> _Problem details_
For the word "APERTURE", state how many lines of the listing below contain it. Give the number and nothing more.

> _Record extracts_

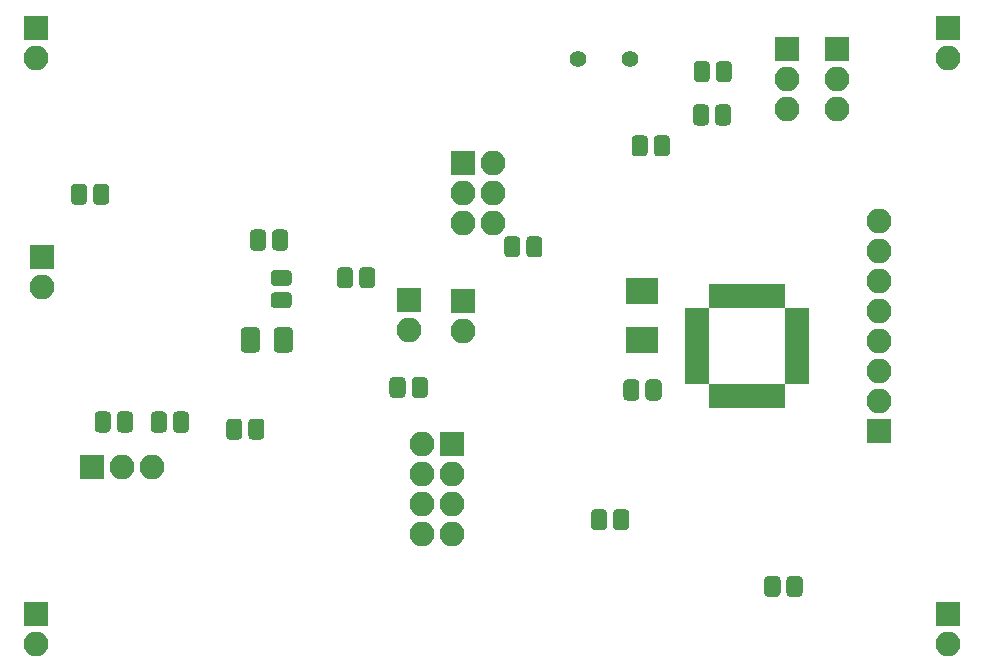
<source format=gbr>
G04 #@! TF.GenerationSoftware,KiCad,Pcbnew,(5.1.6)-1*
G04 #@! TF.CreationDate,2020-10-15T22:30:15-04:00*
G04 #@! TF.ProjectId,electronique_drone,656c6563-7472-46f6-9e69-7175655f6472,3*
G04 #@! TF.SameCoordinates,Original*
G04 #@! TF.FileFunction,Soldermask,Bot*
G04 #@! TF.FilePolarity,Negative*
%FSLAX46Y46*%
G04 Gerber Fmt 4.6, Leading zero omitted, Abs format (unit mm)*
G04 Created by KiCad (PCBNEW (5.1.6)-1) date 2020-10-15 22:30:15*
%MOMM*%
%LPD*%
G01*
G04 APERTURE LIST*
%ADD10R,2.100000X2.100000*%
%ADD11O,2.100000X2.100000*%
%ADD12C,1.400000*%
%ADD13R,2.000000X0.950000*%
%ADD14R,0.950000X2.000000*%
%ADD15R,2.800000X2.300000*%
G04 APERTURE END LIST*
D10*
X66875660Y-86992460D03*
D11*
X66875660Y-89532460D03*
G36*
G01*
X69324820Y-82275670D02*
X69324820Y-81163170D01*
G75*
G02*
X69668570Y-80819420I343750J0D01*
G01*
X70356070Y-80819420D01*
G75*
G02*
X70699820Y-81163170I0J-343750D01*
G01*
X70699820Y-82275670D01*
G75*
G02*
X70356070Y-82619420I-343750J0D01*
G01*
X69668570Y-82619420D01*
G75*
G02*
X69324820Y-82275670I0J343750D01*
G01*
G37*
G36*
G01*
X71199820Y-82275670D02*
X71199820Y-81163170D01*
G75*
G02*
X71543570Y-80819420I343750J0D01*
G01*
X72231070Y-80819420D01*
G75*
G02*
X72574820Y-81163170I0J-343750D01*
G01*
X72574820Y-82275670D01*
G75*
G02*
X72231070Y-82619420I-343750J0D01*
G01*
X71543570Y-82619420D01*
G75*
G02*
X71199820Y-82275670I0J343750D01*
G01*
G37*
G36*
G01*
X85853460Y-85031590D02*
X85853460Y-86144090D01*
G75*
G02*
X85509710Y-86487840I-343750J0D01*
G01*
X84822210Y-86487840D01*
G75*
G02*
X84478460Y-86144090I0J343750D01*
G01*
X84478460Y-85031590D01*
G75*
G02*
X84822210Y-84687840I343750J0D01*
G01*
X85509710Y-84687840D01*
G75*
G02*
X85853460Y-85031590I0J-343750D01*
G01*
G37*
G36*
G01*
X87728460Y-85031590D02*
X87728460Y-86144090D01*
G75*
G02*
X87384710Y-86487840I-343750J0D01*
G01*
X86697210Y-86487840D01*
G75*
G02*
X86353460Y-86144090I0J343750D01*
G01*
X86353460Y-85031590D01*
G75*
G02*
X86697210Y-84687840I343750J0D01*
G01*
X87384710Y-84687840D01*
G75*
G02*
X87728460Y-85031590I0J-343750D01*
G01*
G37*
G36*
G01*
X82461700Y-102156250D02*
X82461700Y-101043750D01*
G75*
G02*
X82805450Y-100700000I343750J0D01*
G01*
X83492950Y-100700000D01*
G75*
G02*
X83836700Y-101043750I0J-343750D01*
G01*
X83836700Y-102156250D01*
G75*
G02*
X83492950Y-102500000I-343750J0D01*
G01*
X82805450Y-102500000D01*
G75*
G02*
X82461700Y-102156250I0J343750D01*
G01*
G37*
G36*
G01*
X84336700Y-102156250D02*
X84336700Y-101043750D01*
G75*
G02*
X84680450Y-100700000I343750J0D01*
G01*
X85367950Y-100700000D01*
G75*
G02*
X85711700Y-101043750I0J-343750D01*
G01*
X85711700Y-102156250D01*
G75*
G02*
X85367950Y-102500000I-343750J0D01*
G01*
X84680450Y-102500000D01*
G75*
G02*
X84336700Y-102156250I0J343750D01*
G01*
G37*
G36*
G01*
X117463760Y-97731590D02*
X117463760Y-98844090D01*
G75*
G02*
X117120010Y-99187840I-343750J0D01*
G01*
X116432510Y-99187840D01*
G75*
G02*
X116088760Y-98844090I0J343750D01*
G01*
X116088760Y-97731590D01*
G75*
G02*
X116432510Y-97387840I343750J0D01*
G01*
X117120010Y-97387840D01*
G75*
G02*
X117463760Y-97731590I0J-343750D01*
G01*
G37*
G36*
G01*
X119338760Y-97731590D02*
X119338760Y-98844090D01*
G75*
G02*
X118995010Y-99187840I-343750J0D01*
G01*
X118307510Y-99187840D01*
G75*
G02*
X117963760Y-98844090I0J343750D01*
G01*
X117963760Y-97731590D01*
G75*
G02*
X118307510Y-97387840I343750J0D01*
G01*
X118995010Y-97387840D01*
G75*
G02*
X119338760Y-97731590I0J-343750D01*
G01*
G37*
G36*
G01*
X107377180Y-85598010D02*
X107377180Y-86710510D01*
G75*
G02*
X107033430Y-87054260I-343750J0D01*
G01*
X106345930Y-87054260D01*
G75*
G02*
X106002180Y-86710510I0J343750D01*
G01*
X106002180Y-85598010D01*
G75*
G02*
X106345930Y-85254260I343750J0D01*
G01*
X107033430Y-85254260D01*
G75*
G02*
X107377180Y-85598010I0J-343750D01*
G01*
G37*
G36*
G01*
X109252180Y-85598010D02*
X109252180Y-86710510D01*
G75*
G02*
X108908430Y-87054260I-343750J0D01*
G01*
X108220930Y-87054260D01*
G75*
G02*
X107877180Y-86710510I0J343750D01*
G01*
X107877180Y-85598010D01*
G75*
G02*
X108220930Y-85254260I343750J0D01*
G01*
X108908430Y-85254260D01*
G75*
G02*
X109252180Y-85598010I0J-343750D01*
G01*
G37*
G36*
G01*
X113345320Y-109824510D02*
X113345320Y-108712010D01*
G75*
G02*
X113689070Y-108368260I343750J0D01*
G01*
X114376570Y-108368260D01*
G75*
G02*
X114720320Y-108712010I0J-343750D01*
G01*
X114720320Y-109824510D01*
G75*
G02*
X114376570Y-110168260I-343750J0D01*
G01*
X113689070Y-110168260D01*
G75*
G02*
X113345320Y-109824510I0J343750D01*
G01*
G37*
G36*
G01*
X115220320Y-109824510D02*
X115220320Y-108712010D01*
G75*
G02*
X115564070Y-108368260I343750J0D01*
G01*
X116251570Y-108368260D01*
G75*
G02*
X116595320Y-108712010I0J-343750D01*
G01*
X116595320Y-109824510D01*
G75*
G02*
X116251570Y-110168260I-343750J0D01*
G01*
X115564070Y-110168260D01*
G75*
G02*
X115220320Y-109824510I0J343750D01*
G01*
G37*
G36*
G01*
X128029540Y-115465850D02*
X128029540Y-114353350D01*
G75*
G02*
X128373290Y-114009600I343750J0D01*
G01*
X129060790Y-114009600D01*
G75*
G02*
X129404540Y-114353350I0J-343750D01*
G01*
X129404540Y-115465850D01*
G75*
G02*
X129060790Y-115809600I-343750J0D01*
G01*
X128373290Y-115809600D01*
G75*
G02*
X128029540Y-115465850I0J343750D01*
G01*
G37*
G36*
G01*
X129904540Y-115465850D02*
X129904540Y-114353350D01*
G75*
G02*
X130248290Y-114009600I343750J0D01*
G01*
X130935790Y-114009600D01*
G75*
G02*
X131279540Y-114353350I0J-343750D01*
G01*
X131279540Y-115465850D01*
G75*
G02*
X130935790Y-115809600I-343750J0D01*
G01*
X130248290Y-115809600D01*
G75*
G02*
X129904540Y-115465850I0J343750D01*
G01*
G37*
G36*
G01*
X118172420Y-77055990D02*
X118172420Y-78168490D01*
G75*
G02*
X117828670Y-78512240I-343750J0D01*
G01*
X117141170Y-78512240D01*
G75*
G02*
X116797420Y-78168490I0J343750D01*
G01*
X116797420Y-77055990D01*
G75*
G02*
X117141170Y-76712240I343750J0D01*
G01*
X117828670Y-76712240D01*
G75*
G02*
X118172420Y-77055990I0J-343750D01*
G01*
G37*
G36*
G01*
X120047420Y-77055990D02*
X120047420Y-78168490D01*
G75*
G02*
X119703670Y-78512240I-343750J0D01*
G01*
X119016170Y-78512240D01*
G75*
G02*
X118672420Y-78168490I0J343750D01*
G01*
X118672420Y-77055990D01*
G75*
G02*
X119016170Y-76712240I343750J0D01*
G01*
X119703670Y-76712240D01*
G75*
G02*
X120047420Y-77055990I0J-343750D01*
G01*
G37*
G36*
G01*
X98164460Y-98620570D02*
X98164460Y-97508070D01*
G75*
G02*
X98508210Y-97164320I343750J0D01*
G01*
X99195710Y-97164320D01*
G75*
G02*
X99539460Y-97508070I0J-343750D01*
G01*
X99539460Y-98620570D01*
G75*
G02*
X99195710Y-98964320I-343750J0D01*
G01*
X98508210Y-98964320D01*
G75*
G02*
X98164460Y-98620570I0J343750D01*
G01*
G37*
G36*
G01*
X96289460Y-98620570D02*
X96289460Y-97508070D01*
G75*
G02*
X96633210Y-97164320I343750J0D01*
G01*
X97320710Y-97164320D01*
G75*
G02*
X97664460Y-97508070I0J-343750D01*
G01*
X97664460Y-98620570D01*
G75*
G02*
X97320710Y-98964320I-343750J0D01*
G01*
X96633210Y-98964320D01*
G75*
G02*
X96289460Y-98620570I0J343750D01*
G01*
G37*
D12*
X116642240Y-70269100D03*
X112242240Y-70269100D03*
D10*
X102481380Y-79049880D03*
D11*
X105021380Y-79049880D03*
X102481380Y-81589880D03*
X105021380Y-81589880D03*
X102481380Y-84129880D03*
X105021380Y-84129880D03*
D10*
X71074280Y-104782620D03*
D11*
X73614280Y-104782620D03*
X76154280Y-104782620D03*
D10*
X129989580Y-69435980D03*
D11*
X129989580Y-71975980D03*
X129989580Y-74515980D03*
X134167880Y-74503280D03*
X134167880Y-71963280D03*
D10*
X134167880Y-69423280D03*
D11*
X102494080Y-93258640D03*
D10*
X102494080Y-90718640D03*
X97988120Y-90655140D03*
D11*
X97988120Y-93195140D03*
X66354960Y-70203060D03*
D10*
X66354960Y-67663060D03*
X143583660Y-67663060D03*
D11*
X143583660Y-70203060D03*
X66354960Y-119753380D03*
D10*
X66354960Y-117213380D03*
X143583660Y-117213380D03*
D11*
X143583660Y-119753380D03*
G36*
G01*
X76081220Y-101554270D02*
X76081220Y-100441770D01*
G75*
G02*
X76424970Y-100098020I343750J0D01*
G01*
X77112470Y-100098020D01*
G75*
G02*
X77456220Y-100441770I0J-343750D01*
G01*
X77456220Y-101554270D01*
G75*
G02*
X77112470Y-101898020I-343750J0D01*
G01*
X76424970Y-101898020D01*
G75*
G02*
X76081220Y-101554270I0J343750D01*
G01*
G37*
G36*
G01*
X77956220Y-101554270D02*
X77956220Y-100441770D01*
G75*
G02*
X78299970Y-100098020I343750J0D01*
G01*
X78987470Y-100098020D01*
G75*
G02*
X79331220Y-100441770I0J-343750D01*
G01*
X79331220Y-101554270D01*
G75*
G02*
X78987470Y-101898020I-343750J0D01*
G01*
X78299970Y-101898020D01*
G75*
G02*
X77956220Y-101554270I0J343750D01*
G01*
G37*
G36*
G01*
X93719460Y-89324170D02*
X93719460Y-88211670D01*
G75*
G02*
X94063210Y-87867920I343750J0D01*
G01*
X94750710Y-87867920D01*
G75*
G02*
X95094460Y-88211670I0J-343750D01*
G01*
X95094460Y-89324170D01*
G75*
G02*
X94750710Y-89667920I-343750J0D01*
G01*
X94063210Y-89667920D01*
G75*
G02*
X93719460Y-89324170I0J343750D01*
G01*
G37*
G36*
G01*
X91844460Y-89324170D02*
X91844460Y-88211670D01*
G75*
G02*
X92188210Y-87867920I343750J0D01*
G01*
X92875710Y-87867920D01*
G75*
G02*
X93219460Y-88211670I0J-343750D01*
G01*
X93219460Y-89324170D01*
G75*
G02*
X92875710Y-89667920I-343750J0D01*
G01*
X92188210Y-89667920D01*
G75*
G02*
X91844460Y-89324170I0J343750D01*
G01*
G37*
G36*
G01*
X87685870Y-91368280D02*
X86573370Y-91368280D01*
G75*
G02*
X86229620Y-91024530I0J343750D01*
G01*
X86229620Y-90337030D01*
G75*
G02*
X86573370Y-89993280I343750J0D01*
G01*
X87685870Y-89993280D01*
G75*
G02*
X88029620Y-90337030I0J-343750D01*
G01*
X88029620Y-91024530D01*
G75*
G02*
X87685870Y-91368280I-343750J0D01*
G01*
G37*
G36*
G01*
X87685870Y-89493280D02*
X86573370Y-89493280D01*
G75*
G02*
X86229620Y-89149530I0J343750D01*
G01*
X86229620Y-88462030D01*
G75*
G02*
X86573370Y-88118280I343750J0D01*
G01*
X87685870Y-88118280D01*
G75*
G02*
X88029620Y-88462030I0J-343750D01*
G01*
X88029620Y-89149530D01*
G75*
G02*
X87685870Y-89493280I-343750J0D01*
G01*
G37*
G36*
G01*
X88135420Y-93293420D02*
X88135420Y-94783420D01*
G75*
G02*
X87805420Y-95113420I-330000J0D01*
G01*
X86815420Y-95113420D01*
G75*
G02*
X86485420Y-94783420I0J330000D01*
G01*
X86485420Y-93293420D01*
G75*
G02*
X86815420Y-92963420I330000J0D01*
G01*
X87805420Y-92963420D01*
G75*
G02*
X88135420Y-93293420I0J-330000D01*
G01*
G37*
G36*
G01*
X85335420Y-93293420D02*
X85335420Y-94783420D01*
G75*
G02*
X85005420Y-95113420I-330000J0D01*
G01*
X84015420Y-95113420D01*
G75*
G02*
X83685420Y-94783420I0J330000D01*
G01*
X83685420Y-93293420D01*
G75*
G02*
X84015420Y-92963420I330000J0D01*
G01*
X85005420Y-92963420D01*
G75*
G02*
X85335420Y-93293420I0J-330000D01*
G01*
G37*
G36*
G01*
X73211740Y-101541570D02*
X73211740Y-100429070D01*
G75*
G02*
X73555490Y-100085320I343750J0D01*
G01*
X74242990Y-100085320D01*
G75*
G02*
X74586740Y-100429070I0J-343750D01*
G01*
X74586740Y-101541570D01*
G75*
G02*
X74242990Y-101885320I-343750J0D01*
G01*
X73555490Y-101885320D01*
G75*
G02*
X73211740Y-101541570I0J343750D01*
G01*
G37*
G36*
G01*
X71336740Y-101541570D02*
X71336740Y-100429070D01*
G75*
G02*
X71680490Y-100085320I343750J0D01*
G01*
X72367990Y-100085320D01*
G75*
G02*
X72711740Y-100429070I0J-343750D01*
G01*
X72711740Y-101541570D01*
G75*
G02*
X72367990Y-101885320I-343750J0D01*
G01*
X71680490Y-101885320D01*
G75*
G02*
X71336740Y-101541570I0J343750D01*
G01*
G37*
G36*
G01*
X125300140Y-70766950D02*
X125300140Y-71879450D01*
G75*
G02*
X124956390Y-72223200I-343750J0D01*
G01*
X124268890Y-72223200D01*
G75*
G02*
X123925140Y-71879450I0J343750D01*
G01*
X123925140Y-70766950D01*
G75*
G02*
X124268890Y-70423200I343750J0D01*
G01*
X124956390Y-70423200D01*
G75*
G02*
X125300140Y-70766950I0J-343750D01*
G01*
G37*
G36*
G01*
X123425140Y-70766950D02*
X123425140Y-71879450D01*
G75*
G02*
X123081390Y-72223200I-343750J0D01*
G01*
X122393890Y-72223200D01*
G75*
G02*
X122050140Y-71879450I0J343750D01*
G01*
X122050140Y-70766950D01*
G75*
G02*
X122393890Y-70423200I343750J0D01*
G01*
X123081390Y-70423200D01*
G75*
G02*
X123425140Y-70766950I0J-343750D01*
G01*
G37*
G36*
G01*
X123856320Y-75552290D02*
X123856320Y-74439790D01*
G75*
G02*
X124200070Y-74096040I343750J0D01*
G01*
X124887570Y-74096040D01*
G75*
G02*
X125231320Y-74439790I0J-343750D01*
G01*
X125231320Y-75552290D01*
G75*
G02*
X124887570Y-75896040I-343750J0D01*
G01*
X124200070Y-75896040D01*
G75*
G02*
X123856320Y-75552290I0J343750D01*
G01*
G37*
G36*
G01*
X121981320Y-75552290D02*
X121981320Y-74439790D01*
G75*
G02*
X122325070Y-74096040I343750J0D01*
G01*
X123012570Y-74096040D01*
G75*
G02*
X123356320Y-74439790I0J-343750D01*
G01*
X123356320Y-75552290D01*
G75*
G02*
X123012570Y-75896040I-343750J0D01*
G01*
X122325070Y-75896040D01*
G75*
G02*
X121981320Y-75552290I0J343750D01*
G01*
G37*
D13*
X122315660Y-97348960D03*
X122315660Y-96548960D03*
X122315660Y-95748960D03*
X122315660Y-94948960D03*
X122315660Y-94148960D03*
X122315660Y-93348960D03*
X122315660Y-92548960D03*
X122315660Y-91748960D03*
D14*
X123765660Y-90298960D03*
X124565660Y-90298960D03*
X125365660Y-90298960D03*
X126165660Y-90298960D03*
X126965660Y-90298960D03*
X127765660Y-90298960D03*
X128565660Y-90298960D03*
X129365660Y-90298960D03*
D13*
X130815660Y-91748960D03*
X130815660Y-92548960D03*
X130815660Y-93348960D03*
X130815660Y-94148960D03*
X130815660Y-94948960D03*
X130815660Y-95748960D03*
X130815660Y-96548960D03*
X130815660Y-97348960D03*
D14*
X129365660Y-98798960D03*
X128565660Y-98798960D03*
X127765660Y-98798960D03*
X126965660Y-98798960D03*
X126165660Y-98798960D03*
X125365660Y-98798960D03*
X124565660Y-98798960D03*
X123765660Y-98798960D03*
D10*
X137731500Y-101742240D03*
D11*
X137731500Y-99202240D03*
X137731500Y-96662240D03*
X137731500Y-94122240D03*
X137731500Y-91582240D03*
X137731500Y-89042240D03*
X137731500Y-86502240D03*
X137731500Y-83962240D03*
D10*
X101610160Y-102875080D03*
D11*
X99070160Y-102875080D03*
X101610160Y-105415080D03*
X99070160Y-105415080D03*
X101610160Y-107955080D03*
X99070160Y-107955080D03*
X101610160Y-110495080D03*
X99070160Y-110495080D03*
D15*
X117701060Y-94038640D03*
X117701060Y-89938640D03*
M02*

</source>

> _Answer area_
2